103 millions d’électeurs japonais étaient appelés aux urnes ce week-end.

La diète nippone (parlement) est composée de deux chambres : la Chambre des députés, ou chambre basse, et la Chambre des conseillers, ou chambre haute.

Le renouvellement de la chambre basse, qui se fait normalement tous les quatre ans, aurait dû intervenir en 2006. Mais le premier ministre, Junichiro Koizumi, a décidé de bousculer le calendrier (voir notre article du 8/08/05).

Le système électoral japonais combine le scrutin uninominal et la représentation proportionnelle. Sur les 480 députés, 300 sont élus au suffrage universel direct dans des circonscriptions, et 180 sièges restants sont attribués à la proportionnelle sur la base d’un découpage du territoire en 11 grandes circonscriptions régionales.

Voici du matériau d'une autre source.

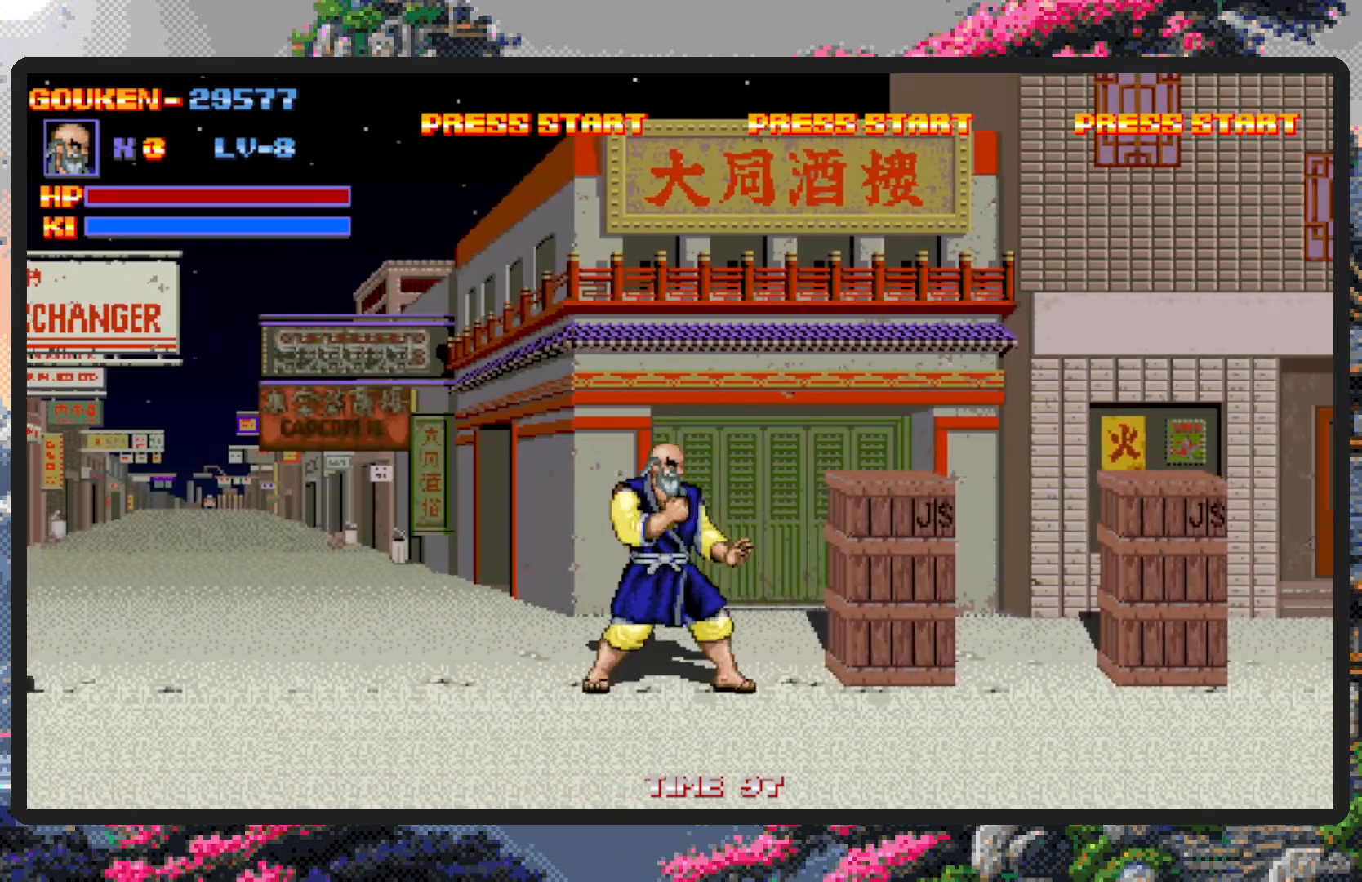
{"buttons": ["DPAD_RIGHT"], "events": [[67, "Y", "down"], [117, "Y", "up"], [167, "Y", "down"], [200, "Y", "up"], [250, "Y", "down"], [267, "DPAD_RIGHT", "up"], [300, "Y", "up"], [367, "DPAD_RIGHT", "down"]]}
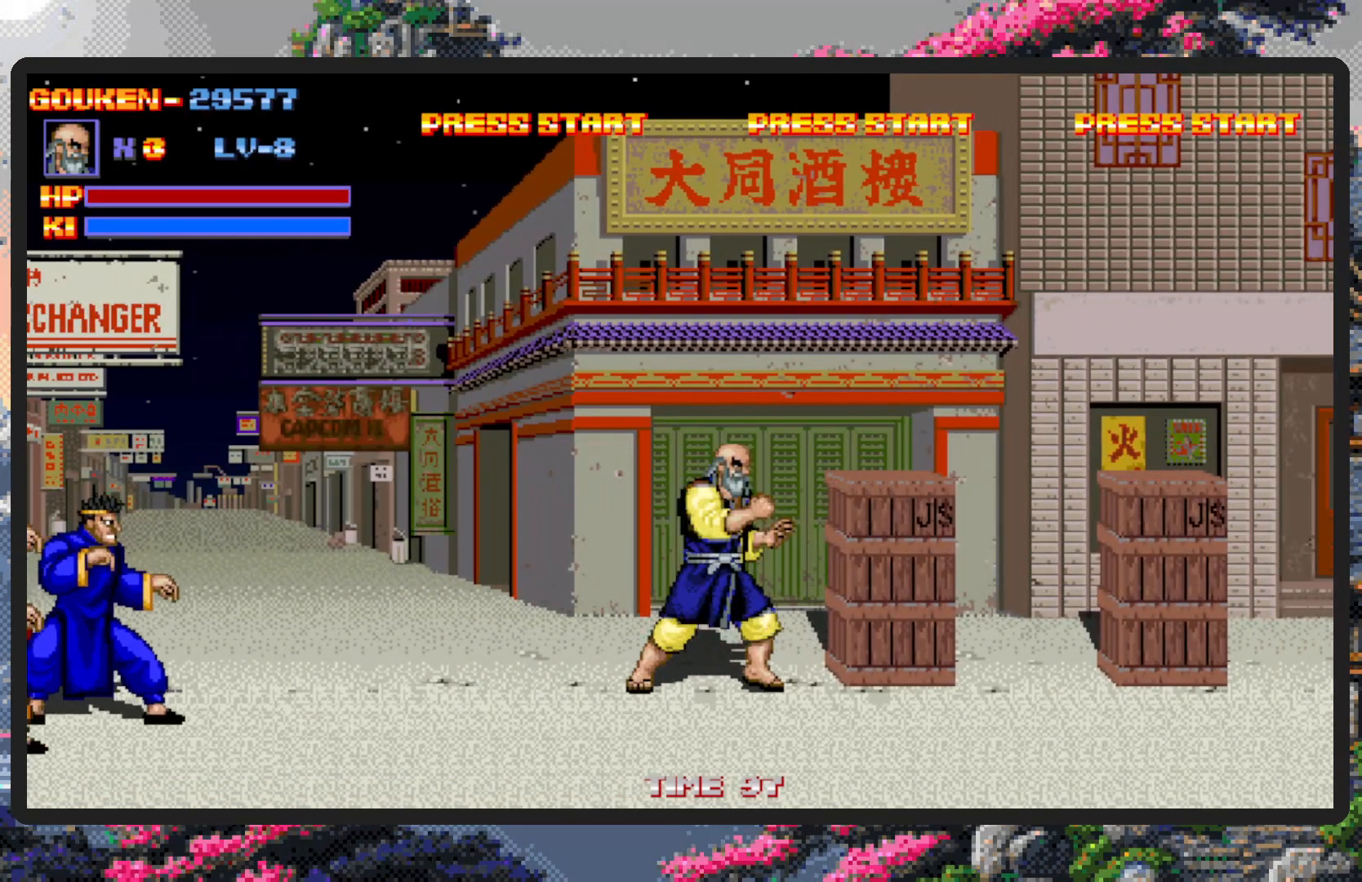
{"buttons": [], "events": [[16, "DPAD_UP", "down"], [83, "DPAD_UP", "up"], [83, "Y", "down"], [150, "Y", "up"], [183, "Y", "down"], [216, "Y", "up"], [233, "DPAD_RIGHT", "up"], [267, "Y", "down"], [317, "Y", "up"], [367, "Y", "down"], [400, "Y", "up"], [450, "Y", "down"], [500, "Y", "up"]]}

Dans les législatives, les électeurs doivent donc voter non seulement pour un candidat individuel dans des circonscriptions au scrutin uninominal, mais aussi pour un parti politique au vote de la représentation proportionnelle.

Avant la dissolution, le Parti libéral démocrate (PLD, au pouvoir) possèdait 249 sièges, et son parti allié du Komeito, 34 sièges. Mais une petite quarantaine de députés du PLD s’était désolidarisé de leur leader sur la question de la réforme de la poste. Le Parti démocrate du Japon (PDJ, opposition) comptait, quant à lui, 175 sièges.

Les législatives du 11 septembre [1] ont vu une bonne participation, puisque 67.5% des inscrits sont allés voter (une augmentation de plus de sept points par rapport au scrutin précédent). Elles ont considérablement renforcé la position du PLD de M. Koizumi qui, avec 296 élus, dispose désormais d’une majorité très confortable au parlement, même sans compter les 31 élus de son allié, le Nouveau Komeito.

[1] La date des élections japonaises, placées sous haute surveillance, avait été arrêtée en mémoire des attentats du 11 septembre aux USA.